> Task statement
Your answer should be one number: the count of lines in the records that include the word "this".

[Data items]
━━━━━━━━

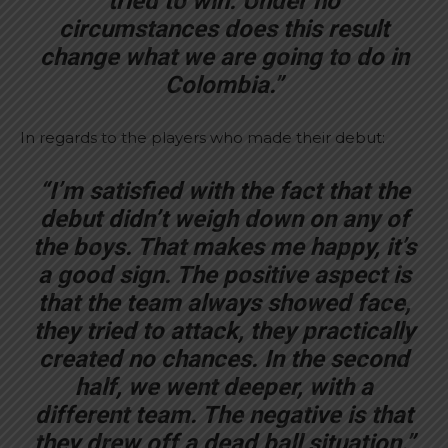
tried to win. Under no
circumstances does this result
change what we are going to do in
Colombia.”
In regards to the players who made their debut:
“I’m satisfied with the fact that the
debut didn’t weigh down on any of
the boys. That makes me happy, it’s
a good sign. The positive aspect is
that the team always showed face,
they tried to attack, they practically
created no chances. In the second
half, we went deeper, with a
different team. The negative is that
they drew off a dead ball situation.”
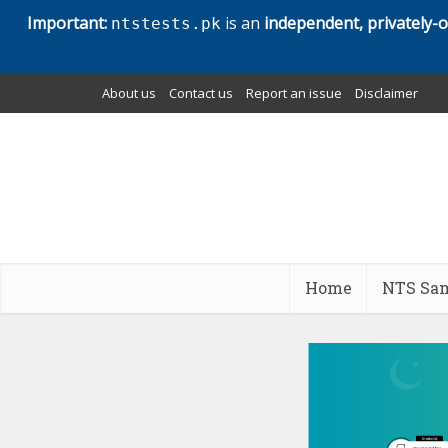
Important:
is an
independent, privately-
ntstests.pk
About us
Contact us
Report an issue
Disclaimer
Home
NTS Sam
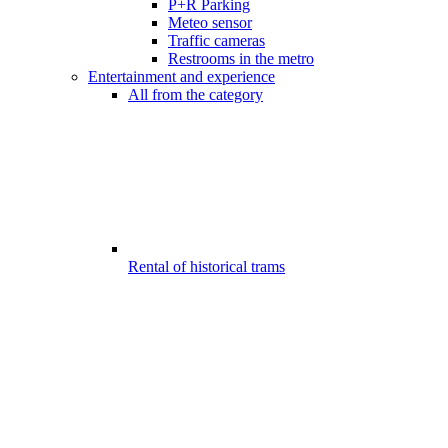
P+R Parking
Meteo sensor
Traffic cameras
Restrooms in the metro
Entertainment and experience
All from the category
Rental of historical trams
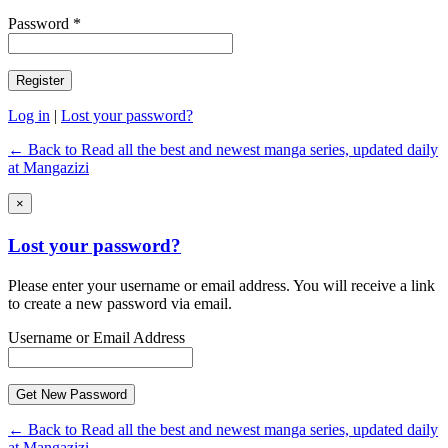
Password *
Log in
|
Lost your password?
← Back to Read all the best and newest manga series, updated daily
at Mangazizi
×
Lost your password?
Please enter your username or email address. You will receive a link
to create a new password via email.
Username or Email Address
← Back to Read all the best and newest manga series, updated daily
at Mangazizi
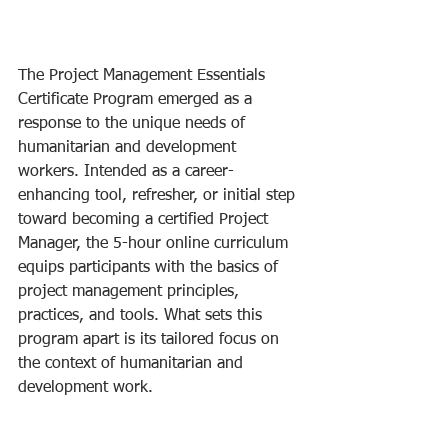
The Project Management Essentials 
Certificate Program emerged as a 
response to the unique needs of 
humanitarian and development 
workers. Intended as a career-
enhancing tool, refresher, or initial step 
toward becoming a certified Project 
Manager, the 5-hour online curriculum 
equips participants with the basics of 
project management principles, 
practices, and tools. What sets this 
program apart is its tailored focus on 
the context of humanitarian and 
development work.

━━━━━━━━

> Response
2